Request — Reproduce the lines of the records verbatim, starting at the line containing "The Future of Vegan Cuisine" and ending at the line containing "requires around", both included.

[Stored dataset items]
-- -- --

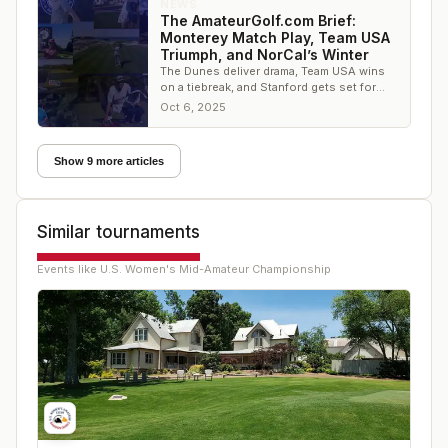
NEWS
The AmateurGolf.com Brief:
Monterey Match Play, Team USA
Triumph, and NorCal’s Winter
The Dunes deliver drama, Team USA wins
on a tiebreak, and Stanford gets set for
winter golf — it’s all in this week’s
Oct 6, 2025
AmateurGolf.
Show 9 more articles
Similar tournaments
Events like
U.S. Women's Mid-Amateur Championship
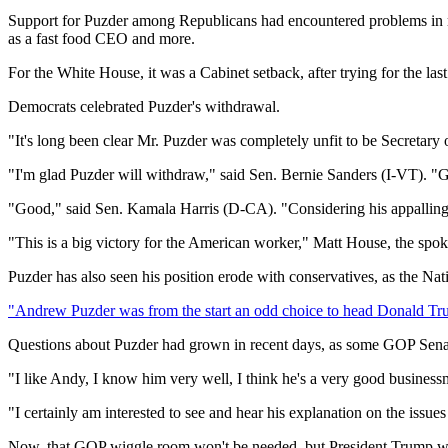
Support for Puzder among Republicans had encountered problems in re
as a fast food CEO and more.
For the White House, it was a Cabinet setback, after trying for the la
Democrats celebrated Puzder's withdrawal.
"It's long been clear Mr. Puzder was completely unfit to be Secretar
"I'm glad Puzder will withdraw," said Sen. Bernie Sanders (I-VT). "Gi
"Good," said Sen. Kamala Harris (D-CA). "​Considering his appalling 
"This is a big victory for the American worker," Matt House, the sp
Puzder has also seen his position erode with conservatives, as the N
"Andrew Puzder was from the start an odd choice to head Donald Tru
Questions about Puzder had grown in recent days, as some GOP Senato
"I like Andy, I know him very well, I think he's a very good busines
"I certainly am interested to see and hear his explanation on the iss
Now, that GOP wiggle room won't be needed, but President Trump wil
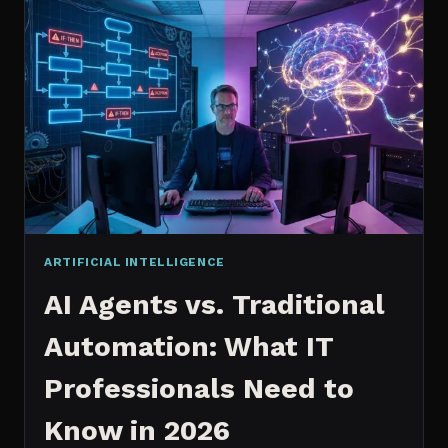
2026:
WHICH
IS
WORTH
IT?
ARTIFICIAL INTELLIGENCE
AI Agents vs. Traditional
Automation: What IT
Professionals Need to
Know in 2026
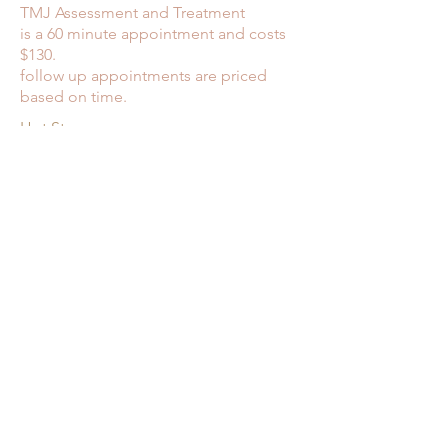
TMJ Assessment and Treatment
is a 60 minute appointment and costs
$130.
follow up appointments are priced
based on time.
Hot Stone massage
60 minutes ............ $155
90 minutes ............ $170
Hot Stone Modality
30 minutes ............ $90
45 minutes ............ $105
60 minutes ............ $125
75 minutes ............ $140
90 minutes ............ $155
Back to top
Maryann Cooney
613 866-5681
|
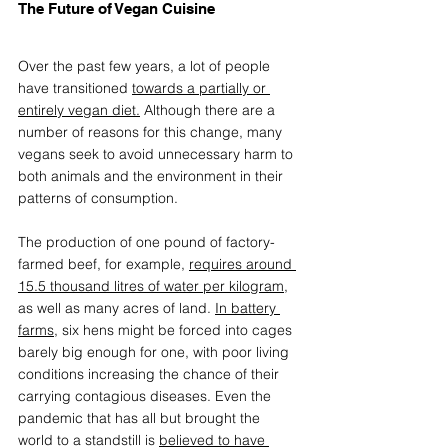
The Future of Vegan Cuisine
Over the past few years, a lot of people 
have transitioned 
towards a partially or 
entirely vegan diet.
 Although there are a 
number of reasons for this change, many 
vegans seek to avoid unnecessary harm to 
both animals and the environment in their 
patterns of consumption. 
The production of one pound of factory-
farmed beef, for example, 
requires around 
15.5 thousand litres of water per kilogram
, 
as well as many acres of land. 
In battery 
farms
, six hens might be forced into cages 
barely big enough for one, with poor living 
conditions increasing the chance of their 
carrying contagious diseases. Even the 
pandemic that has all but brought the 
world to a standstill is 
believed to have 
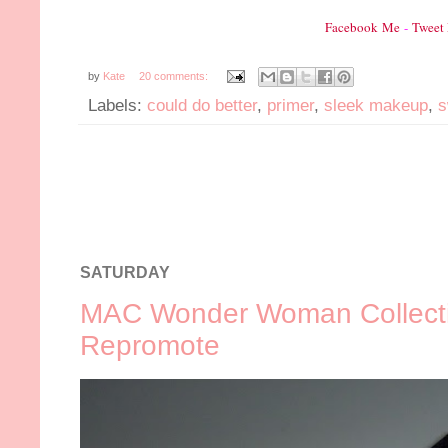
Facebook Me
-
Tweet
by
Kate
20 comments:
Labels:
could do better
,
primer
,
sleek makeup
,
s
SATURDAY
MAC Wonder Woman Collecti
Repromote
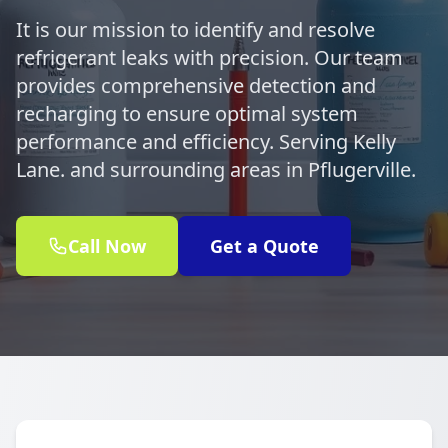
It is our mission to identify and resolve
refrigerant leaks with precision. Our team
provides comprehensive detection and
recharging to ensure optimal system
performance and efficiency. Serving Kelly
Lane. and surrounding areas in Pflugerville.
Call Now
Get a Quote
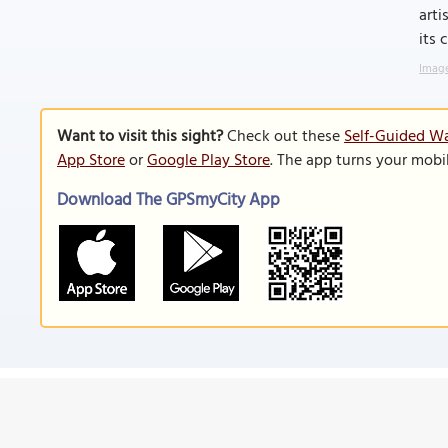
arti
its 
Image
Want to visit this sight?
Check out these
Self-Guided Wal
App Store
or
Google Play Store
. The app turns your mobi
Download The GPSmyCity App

-- -- --

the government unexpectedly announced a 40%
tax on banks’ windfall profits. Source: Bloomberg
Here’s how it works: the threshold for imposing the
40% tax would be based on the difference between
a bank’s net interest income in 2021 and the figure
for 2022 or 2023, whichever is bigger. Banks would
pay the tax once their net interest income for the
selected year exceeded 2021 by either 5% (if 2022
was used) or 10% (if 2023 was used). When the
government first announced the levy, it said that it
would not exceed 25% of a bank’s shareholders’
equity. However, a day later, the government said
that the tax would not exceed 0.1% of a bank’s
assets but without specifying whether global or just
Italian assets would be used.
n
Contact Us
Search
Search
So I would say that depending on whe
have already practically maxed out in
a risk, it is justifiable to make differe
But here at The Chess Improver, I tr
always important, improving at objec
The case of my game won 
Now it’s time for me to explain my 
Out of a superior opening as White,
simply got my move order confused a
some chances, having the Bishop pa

-- -- --

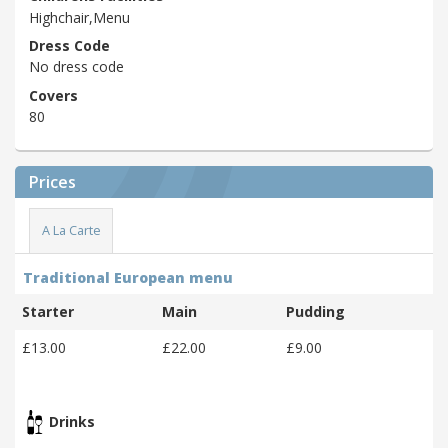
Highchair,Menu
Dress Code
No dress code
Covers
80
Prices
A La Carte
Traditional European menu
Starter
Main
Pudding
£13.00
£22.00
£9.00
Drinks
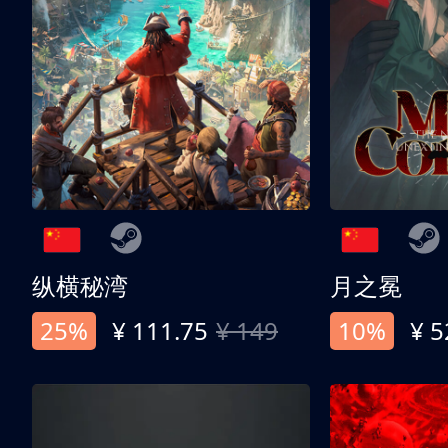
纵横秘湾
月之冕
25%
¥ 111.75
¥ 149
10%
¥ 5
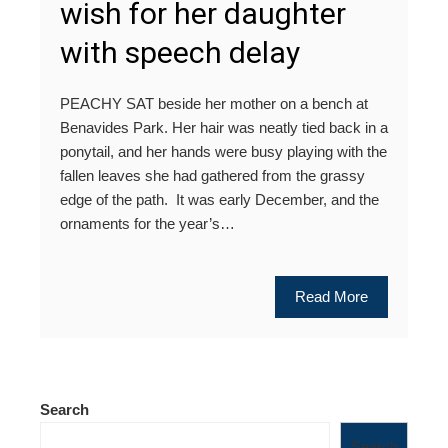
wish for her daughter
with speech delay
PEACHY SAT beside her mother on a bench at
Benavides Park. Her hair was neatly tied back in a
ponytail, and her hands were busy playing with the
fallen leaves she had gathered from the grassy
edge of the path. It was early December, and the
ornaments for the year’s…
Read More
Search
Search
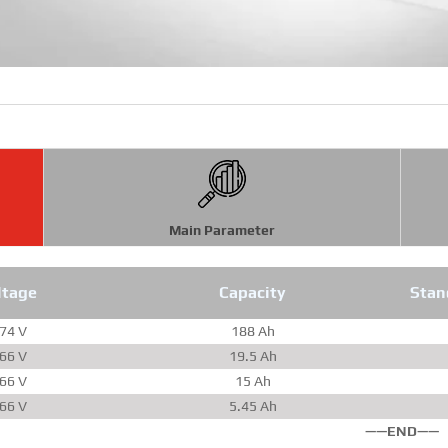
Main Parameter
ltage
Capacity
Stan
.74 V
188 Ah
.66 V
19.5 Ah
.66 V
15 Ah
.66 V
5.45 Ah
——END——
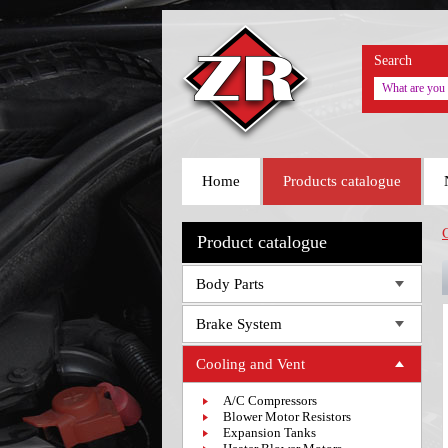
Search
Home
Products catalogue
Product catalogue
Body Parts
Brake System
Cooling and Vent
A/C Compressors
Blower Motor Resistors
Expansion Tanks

-- -- --

Output for this task —
The Future of Vegan Cuisine
Over the past few years, a lot of people 
have transitioned 
towards a partially or 
entirely vegan diet.
 Although there are a 
number of reasons for this change, many 
vegans seek to avoid unnecessary harm to 
both animals and the environment in their 
patterns of consumption. 
The production of one pound of factory-
farmed beef, for example, 
requires around 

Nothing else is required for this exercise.